» LISTA DE ATIVIDADES
1. Segundo o trecho do documento, desde quando ocorrem no Brasil as manifestações mencionadas?
2. Transcreva do trecho do documento a passagem que vai desde "De outro lado, no" até "por si próprias.", inclusive.

» TRECHO DO DOCUMENTO
/---

De outro lado, no tropical-concreto (me refiro às experiências e trocas de neoconcretos e tropicalistas a partir do final da década de 1960 e não aos posteriores desdobramentos identitários e mercadológicos que reivindicaram uma herança associada ao nome ao “tropical”), nomes tão diferentes entre si quanto Caetano Veloso, Gilberto Gil, Hélio Oiticica, Haroldo de Campos, Torquato Neto e Waly Salomão, entre outros, apostavam em uma outra forma de resistir: alegre, festiva, não racionalista, não didática, que preferia antropofagizar o “povo” ao invés de “ensinar” lições; que se deixava afetar pelas potências “marginais”, essas que os adeptos do nacional-popular consideravam subdesenvolvidas e incapazes de transformar a história por si próprias.
Parangolés, suplementos culturais, festivais de música popular viravam o espaço de uma relação outra com o “público”, com a “realidade” do país, com a pobreza, com a alteridade etc. Apostar na alegria, na festa, na provocação, no desafio escandaloso mais do que no braço em riste, nos gritos de guerra, no embate armado contra o Estado. Mais do que buscar o “desenvolvimento” era preciso, segundo eles, criar as condições para o livre uso do comum, sem o qual qualquer desenvolvimento ficaria restrito a reiterar as forças dominantes. E era a partir dessa leitura micropolítica, ou antes, infrapolítica, que se buscava atuar frente a demandas macropolíticas como luta contra a ditadura ou a disputa entre “projetos” de Brasil.
Talvez seja interessante se perguntar como as manifestações que acontecem no Brasil, um pouco por toda a parte, desde junho de 2013, dialogam com essas duas memórias da resistência no Brasil. Como elas se relacionam com as potências nacional-populares ou as do tropical-concreto?
Não, certamente, para negar a novidade e a irredutibilidade das manifestações, mas porque talvez, a partir dessa pergunta, se possa pensar uma poética da resistência, ou antes, em termos de poéticas da resistência. Entendendo que estas são produzidas historicamente e orientam posturas e práticas adotadas durante os protestos. Penso que sua análise é fundamental não apenas para entender o que se passa com as manifestações, mas também para pensar o que estamos fazendo de nós mesmos enquanto “manifestantes” ou quais as implicações políticas e infrapolíticas do modo como nos relacionamos com as multidões que tomam de assalto as ruas do país.

\---

» DADOS FORNECIDOS
/---

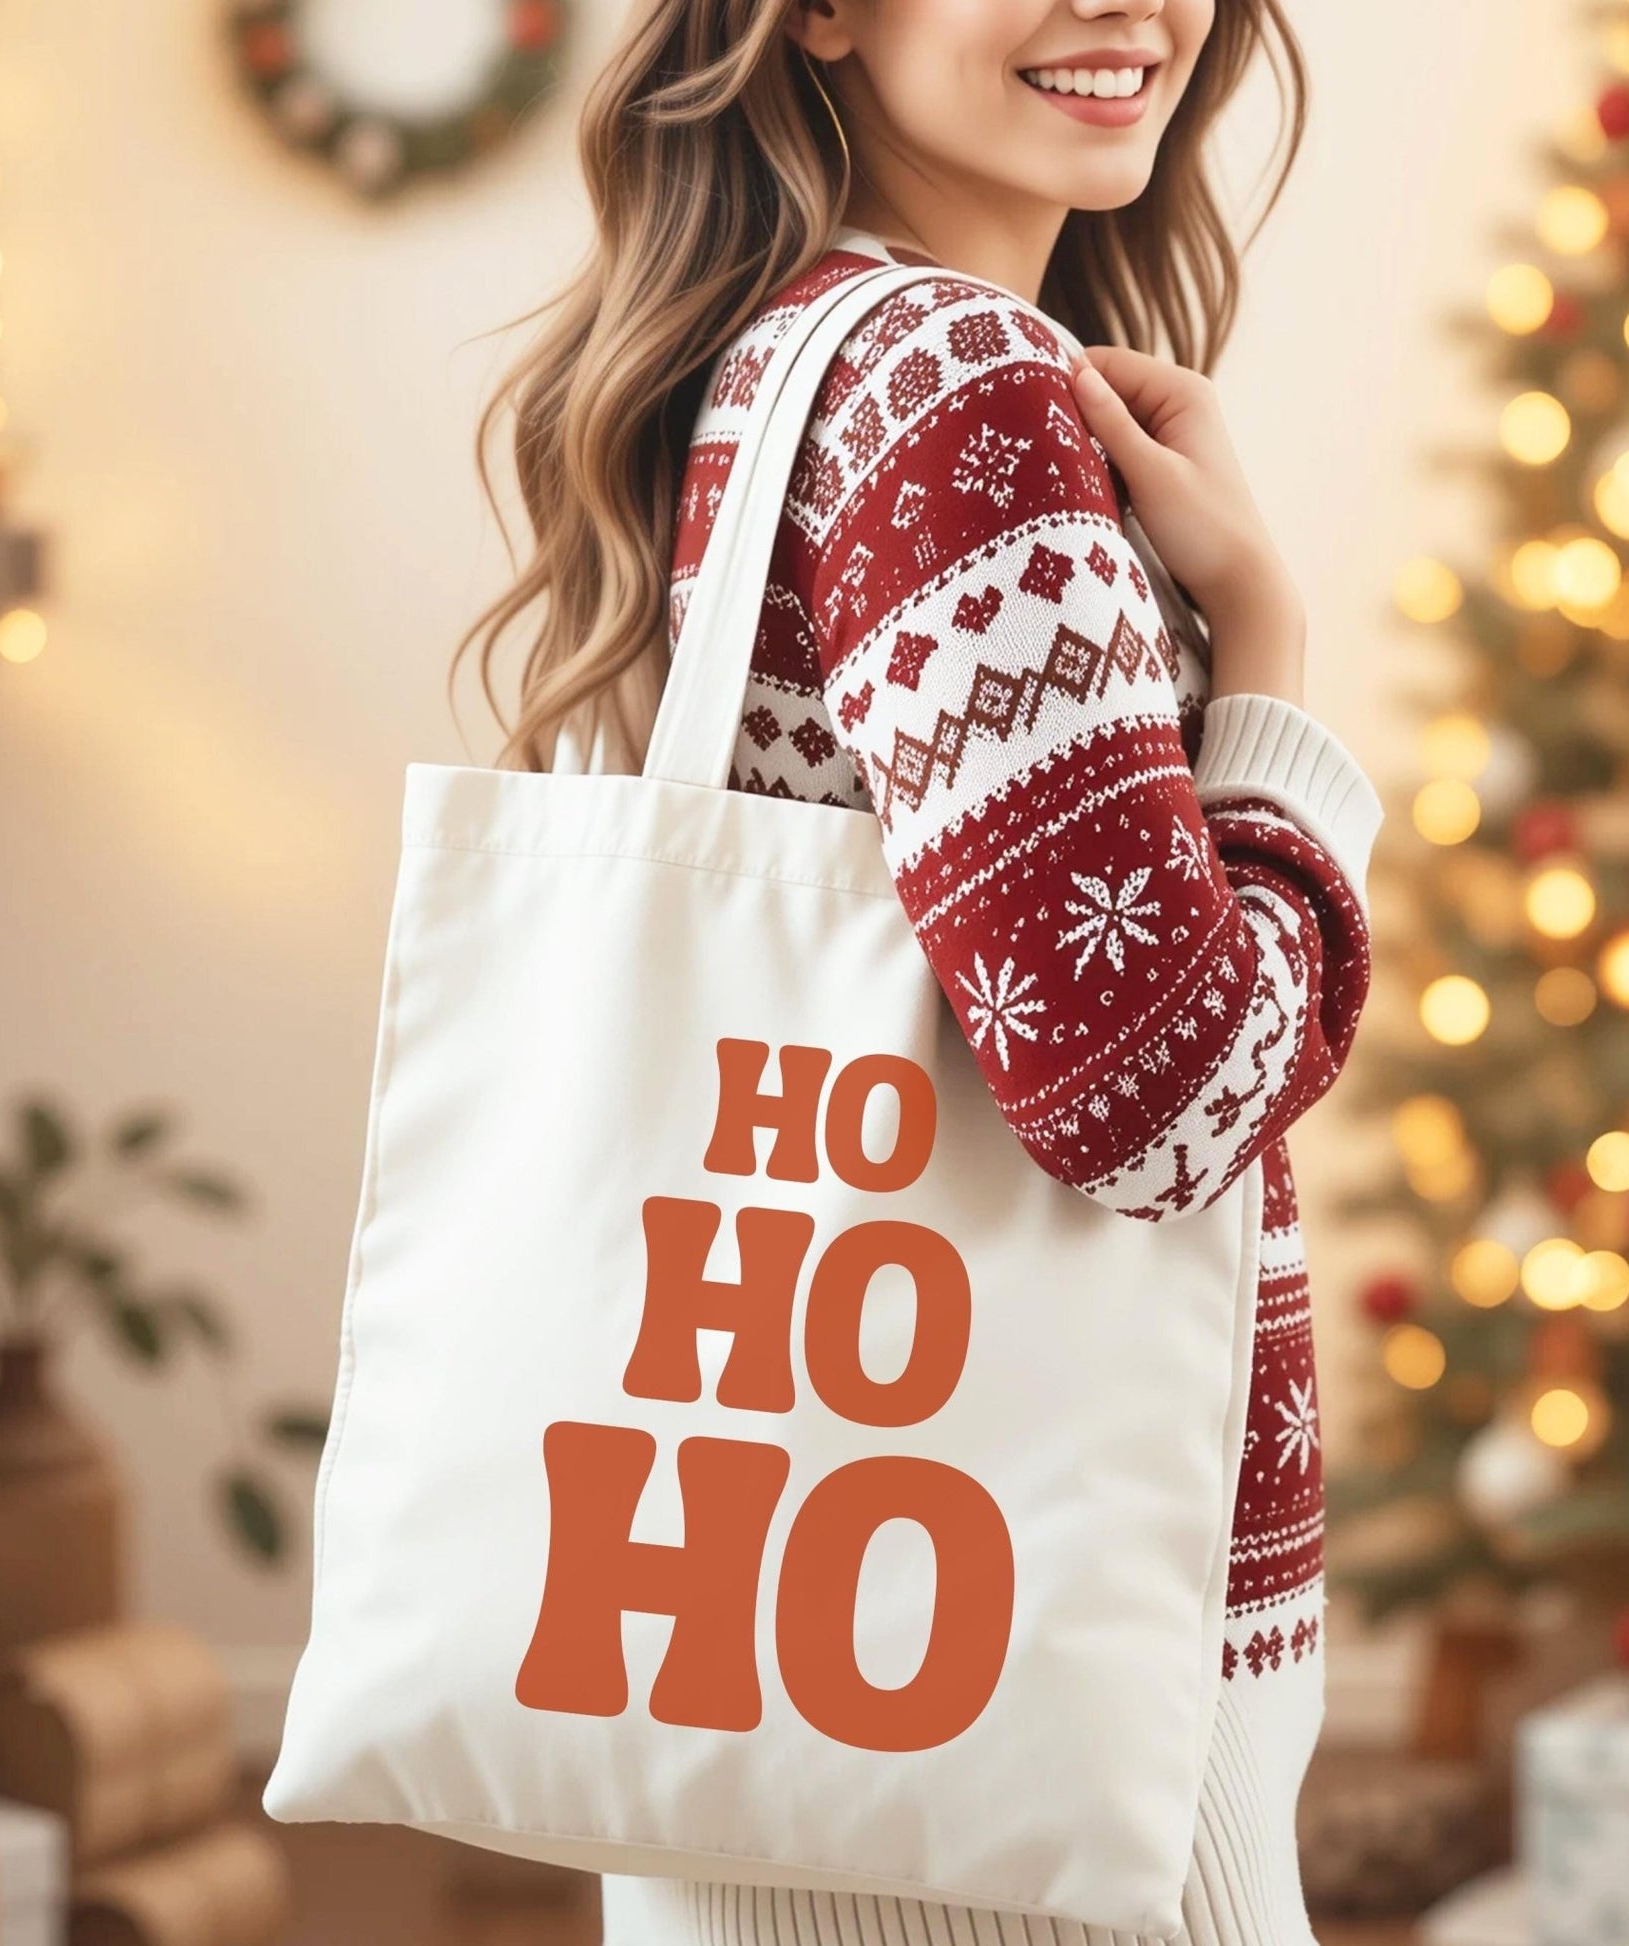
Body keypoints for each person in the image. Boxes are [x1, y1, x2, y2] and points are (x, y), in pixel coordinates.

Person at [461, 1, 1384, 1941]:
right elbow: (1158, 1099)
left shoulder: (773, 353)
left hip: (785, 1645)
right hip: (1042, 1720)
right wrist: (1273, 669)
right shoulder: (951, 377)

\---

» RESPOSTAS APRESENTADAS
1. Desde junho de 2013.

2.
De outro lado, no tropical-concreto (me refiro às experiências e trocas de neoconcretos e tropicalistas a partir do final da década de 1960 e não aos posteriores desdobramentos identitários e mercadológicos que reivindicaram uma herança associada ao nome ao “tropical”), nomes tão diferentes entre si quanto Caetano Veloso, Gilberto Gil, Hélio Oiticica, Haroldo de Campos, Torquato Neto e Waly Salomão, entre outros, apostavam em uma outra forma de resistir: alegre, festiva, não racionalista, não didática, que preferia antropofagizar o “povo” ao invés de “ensinar” lições; que se deixava afetar pelas potências “marginais”, essas que os adeptos do nacional-popular consideravam subdesenvolvidas e incapazes de transformar a história por si próprias.